Exercise aim. Retype the tail of the data exactly, starting at the line containing "National Archives UK rm" and stopping at the last line.

Supplied material.
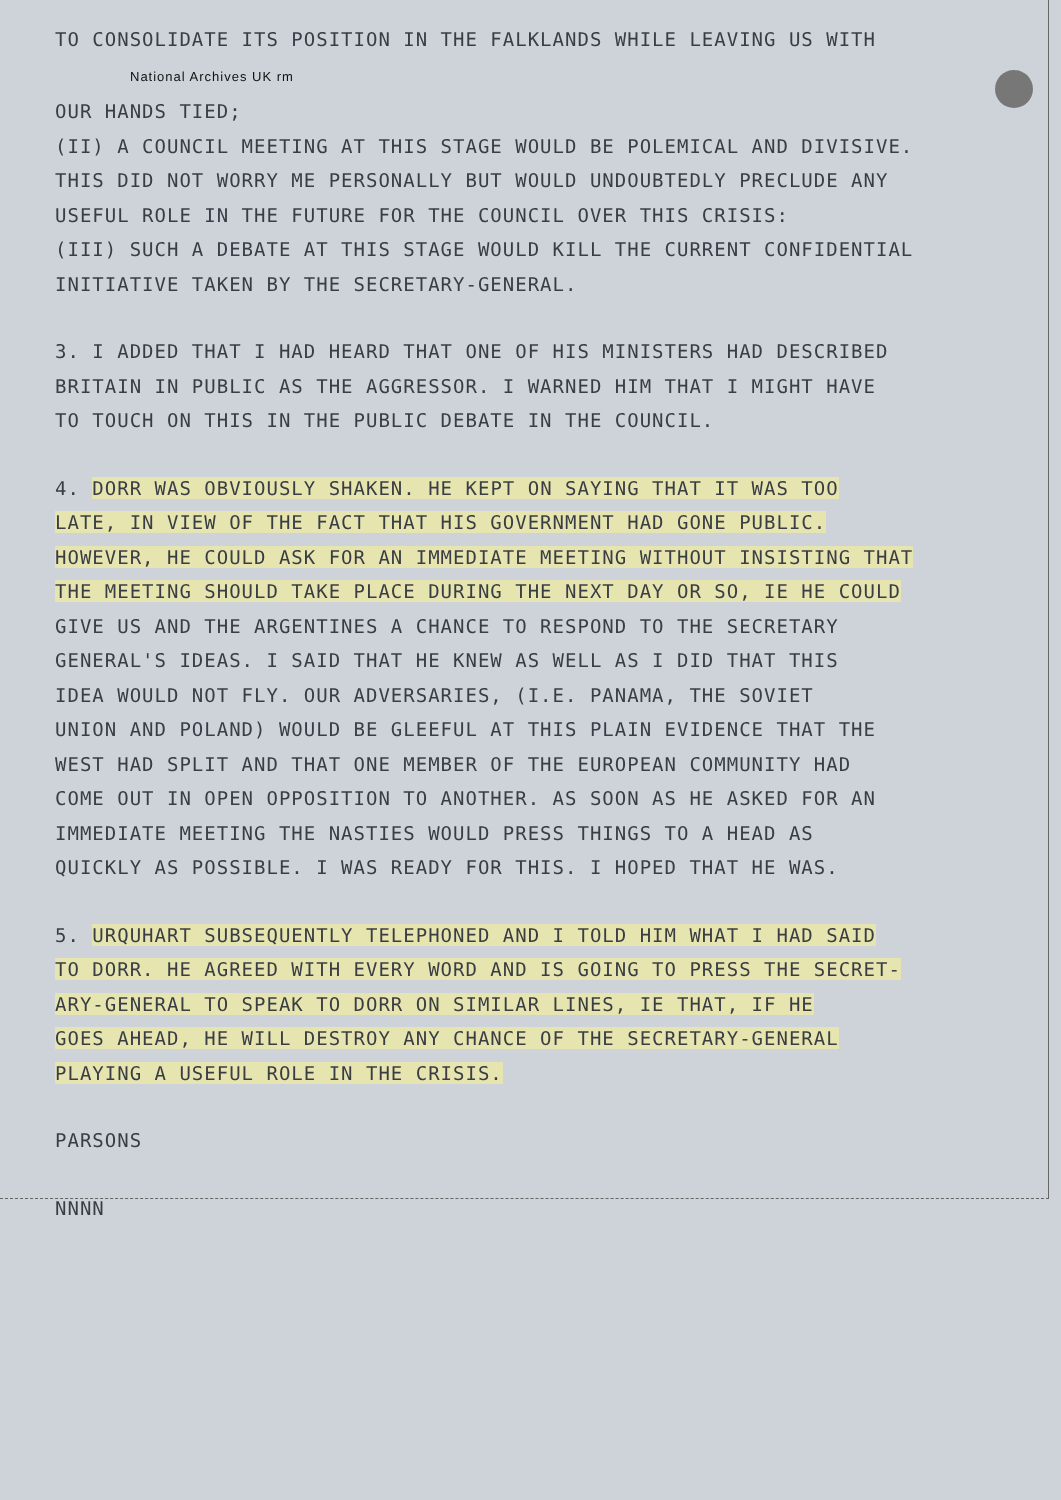TO CONSOLIDATE ITS POSITION IN THE FALKLANDS WHILE LEAVING US WITH
National Archives UK rm
OUR HANDS TIED;
(II) A COUNCIL MEETING AT THIS STAGE WOULD BE POLEMICAL AND DIVISIVE.
THIS DID NOT WORRY ME PERSONALLY BUT WOULD UNDOUBTEDLY PRECLUDE ANY
USEFUL ROLE IN THE FUTURE FOR THE COUNCIL OVER THIS CRISIS:
(III) SUCH A DEBATE AT THIS STAGE WOULD KILL THE CURRENT CONFIDENTIAL
INITIATIVE TAKEN BY THE SECRETARY-GENERAL.
3. I ADDED THAT I HAD HEARD THAT ONE OF HIS MINISTERS HAD DESCRIBED
BRITAIN IN PUBLIC AS THE AGGRESSOR. I WARNED HIM THAT I MIGHT HAVE
TO TOUCH ON THIS IN THE PUBLIC DEBATE IN THE COUNCIL.
4. DORR WAS OBVIOUSLY SHAKEN. HE KEPT ON SAYING THAT IT WAS TOO
LATE, IN VIEW OF THE FACT THAT HIS GOVERNMENT HAD GONE PUBLIC.
HOWEVER, HE COULD ASK FOR AN IMMEDIATE MEETING WITHOUT INSISTING THAT
THE MEETING SHOULD TAKE PLACE DURING THE NEXT DAY OR SO, IE HE COULD
GIVE US AND THE ARGENTINES A CHANCE TO RESPOND TO THE SECRETARY
GENERAL'S IDEAS. I SAID THAT HE KNEW AS WELL AS I DID THAT THIS
IDEA WOULD NOT FLY. OUR ADVERSARIES, (I.E. PANAMA, THE SOVIET
UNION AND POLAND) WOULD BE GLEEFUL AT THIS PLAIN EVIDENCE THAT THE
WEST HAD SPLIT AND THAT ONE MEMBER OF THE EUROPEAN COMMUNITY HAD
COME OUT IN OPEN OPPOSITION TO ANOTHER. AS SOON AS HE ASKED FOR AN
IMMEDIATE MEETING THE NASTIES WOULD PRESS THINGS TO A HEAD AS
QUICKLY AS POSSIBLE. I WAS READY FOR THIS. I HOPED THAT HE WAS.
5. URQUHART SUBSEQUENTLY TELEPHONED AND I TOLD HIM WHAT I HAD SAID
TO DORR. HE AGREED WITH EVERY WORD AND IS GOING TO PRESS THE SECRET-
ARY-GENERAL TO SPEAK TO DORR ON SIMILAR LINES, IE THAT, IF HE
GOES AHEAD, HE WILL DESTROY ANY CHANCE OF THE SECRETARY-GENERAL
PLAYING A USEFUL ROLE IN THE CRISIS.
PARSONS
NNNN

Solution.
National Archives UK rm
OUR HANDS TIED;
(II) A COUNCIL MEETING AT THIS STAGE WOULD BE POLEMICAL AND DIVISIVE.
THIS DID NOT WORRY ME PERSONALLY BUT WOULD UNDOUBTEDLY PRECLUDE ANY
USEFUL ROLE IN THE FUTURE FOR THE COUNCIL OVER THIS CRISIS:
(III) SUCH A DEBATE AT THIS STAGE WOULD KILL THE CURRENT CONFIDENTIAL
INITIATIVE TAKEN BY THE SECRETARY-GENERAL.
3. I ADDED THAT I HAD HEARD THAT ONE OF HIS MINISTERS HAD DESCRIBED
BRITAIN IN PUBLIC AS THE AGGRESSOR. I WARNED HIM THAT I MIGHT HAVE
TO TOUCH ON THIS IN THE PUBLIC DEBATE IN THE COUNCIL.
4. DORR WAS OBVIOUSLY SHAKEN. HE KEPT ON SAYING THAT IT WAS TOO
LATE, IN VIEW OF THE FACT THAT HIS GOVERNMENT HAD GONE PUBLIC.
HOWEVER, HE COULD ASK FOR AN IMMEDIATE MEETING WITHOUT INSISTING THAT
THE MEETING SHOULD TAKE PLACE DURING THE NEXT DAY OR SO, IE HE COULD
GIVE US AND THE ARGENTINES A CHANCE TO RESPOND TO THE SECRETARY
GENERAL'S IDEAS. I SAID THAT HE KNEW AS WELL AS I DID THAT THIS
IDEA WOULD NOT FLY. OUR ADVERSARIES, (I.E. PANAMA, THE SOVIET
UNION AND POLAND) WOULD BE GLEEFUL AT THIS PLAIN EVIDENCE THAT THE
WEST HAD SPLIT AND THAT ONE MEMBER OF THE EUROPEAN COMMUNITY HAD
COME OUT IN OPEN OPPOSITION TO ANOTHER. AS SOON AS HE ASKED FOR AN
IMMEDIATE MEETING THE NASTIES WOULD PRESS THINGS TO A HEAD AS
QUICKLY AS POSSIBLE. I WAS READY FOR THIS. I HOPED THAT HE WAS.
5. URQUHART SUBSEQUENTLY TELEPHONED AND I TOLD HIM WHAT I HAD SAID
TO DORR. HE AGREED WITH EVERY WORD AND IS GOING TO PRESS THE SECRET-
ARY-GENERAL TO SPEAK TO DORR ON SIMILAR LINES, IE THAT, IF HE
GOES AHEAD, HE WILL DESTROY ANY CHANCE OF THE SECRETARY-GENERAL
PLAYING A USEFUL ROLE IN THE CRISIS.
PARSONS
NNNN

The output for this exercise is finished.